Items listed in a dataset
....................

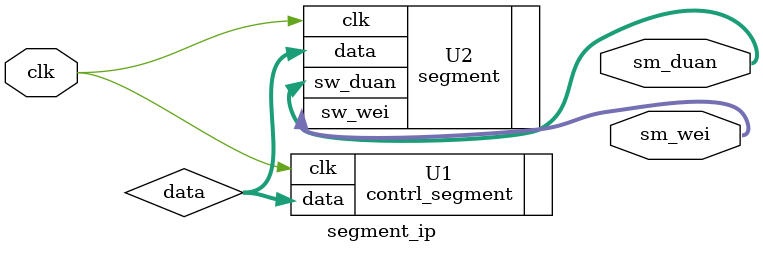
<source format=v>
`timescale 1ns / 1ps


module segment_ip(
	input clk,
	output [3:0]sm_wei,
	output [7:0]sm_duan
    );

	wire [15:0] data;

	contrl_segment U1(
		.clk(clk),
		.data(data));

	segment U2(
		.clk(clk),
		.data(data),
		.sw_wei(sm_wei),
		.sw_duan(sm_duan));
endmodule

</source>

....................

All records above need to be returned exactly. Omit the pictures.

• **EXERCISE RESPONSE**
<source format=v>
`timescale 1ns / 1ps


module segment_ip(
	input clk,
	output [3:0]sm_wei,
	output [7:0]sm_duan
    );

	wire [15:0] data;

	contrl_segment U1(
		.clk(clk),
		.data(data));

	segment U2(
		.clk(clk),
		.data(data),
		.sw_wei(sm_wei),
		.sw_duan(sm_duan));
endmodule

</source>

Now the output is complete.